The install process for WSL is still fairly complex for mainline Windows builds. However, in the preview channel, it's mostly just "wsl.exe --install". And that wsl.exe ships with the preview builds. I can see this being a bigger target once that feature is pushed down to the mainline windows builds. It does still require admin rights.
Most Windows users are also never going to know how to get Microsoft Office on their Computer when it doesn't come preinstalled. Usually people have other people who do things like this for them
In all fairness, things were a lot easier back then. Installers all had the same UI and you knew where to find them afterwards. Now the UI is different for all of them and you have no idea where the program went when it finished installing.
It was possible to download an installer from Microsoft 15 years ago (except MSDN)? For most people getting Office meant trip to the store and getting a box with physical CD.
A link to download an Office Trial, which at the time was just the full version of office which worked without a key for a trial period.
I seem to recall there was an online store for Office to purchase a key.
Though, I suspect you're right, most people probably bought a box back then.

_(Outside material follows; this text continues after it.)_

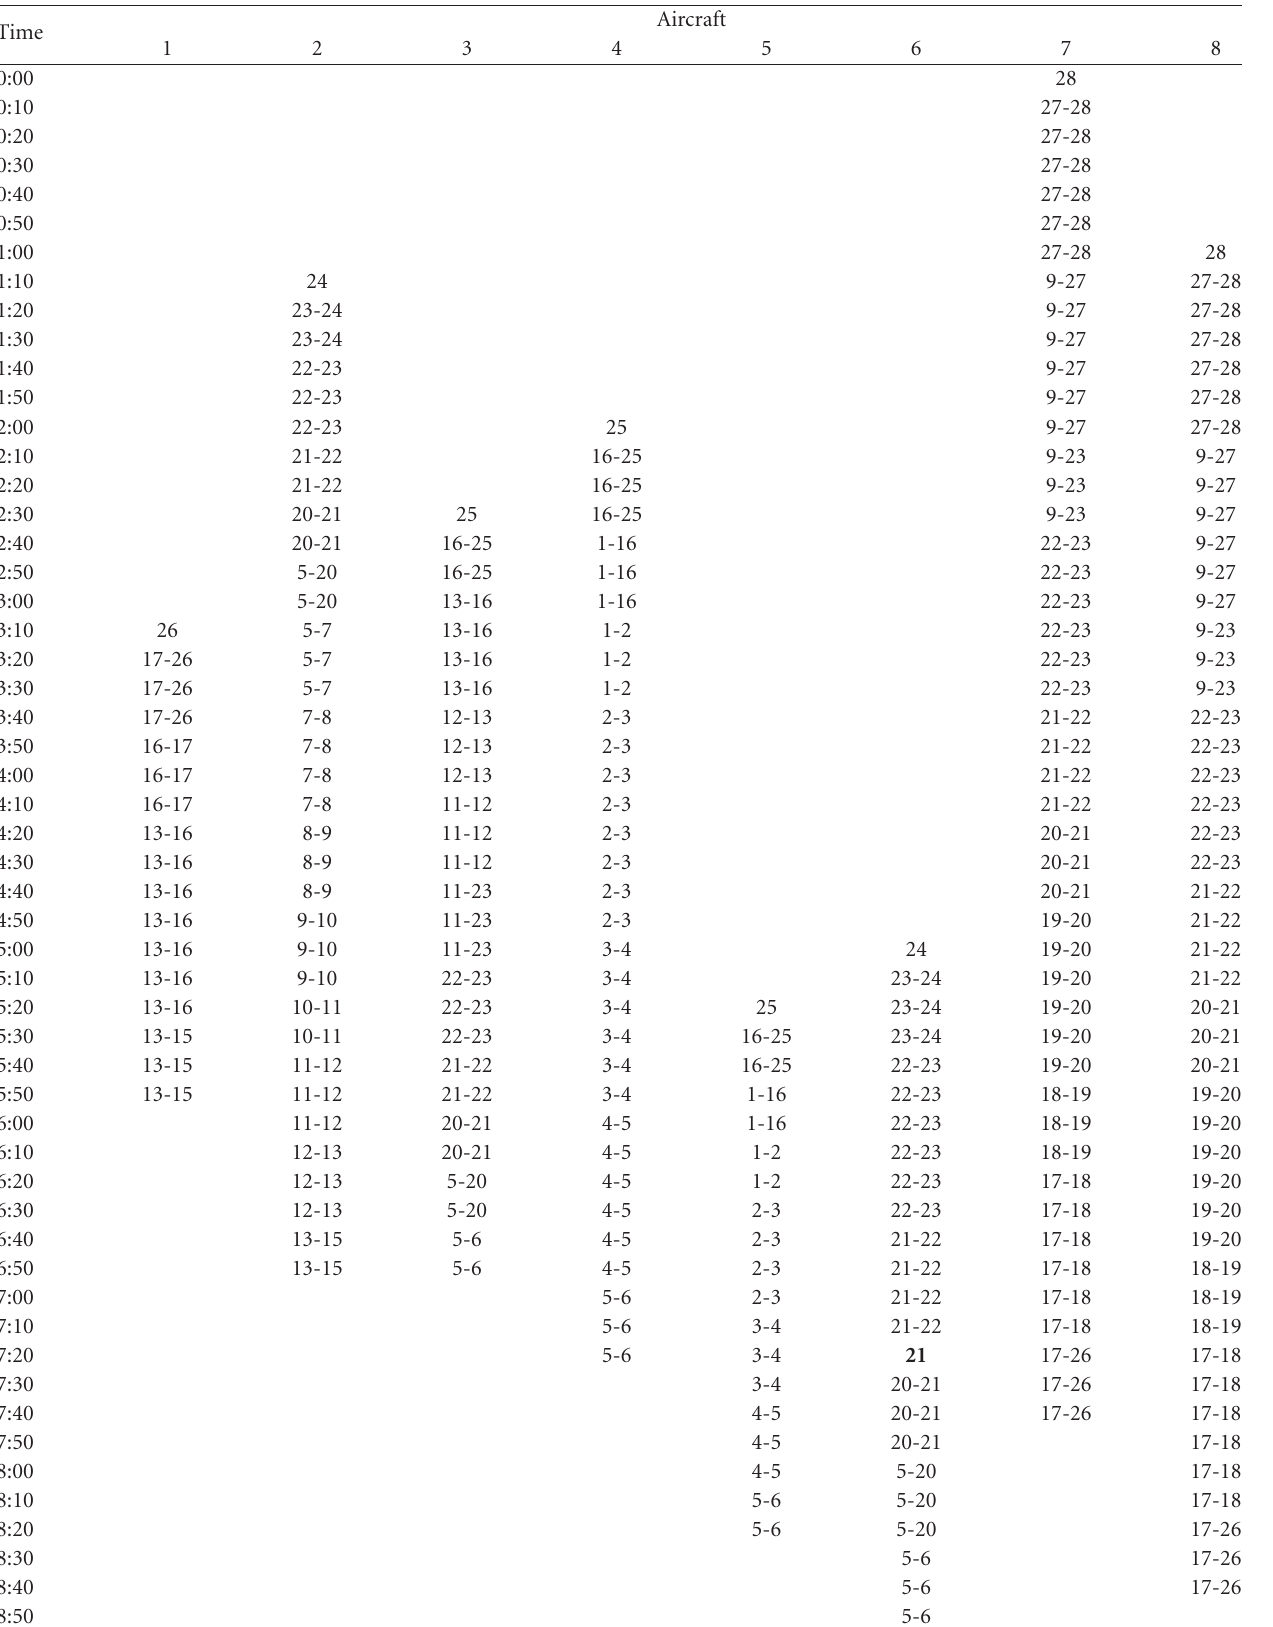
Table 5: Planning update after 2 minutes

These days, I'd expect the average consumer to use the preloaded Office stubs on new PCs.
This seems like a symptom of forgetting 2006 was 15 years ago. I did the math this time but if someone off hand mentions 20 years ago I still think of the 90s.
Ha, you're right, I might have overshot my time period a little. I was thinking Windows 7 era, plus some late Vista/XP. Wikipedia tells me Windows 7 was released in 2009, so my statement would probably hold better if I'd said "around 10 years ago". But on the whole I think it's close enough :)
Really? I think they will just Google "buy Microsoft office" and follow the instructions on the first link that pops up. Or buy it from the Windows store app.
Yes, and I believe enabling it requires administrative rights so the risk to a lot of organizations with locked down Windows installs is minimal unless they’ve enabled WSL intentionally
That's interesting. The mainline builds seem to require running dism.exe with admin rights, and the preview builds require running "wsl.exe --install" with admin rights. Curious how you got around that.
Pretty much all government contractors use windows for bureaucratic and spying purposes. Good luck convincing your security-minded boss to let you have a linux playground when it increases attack surface area.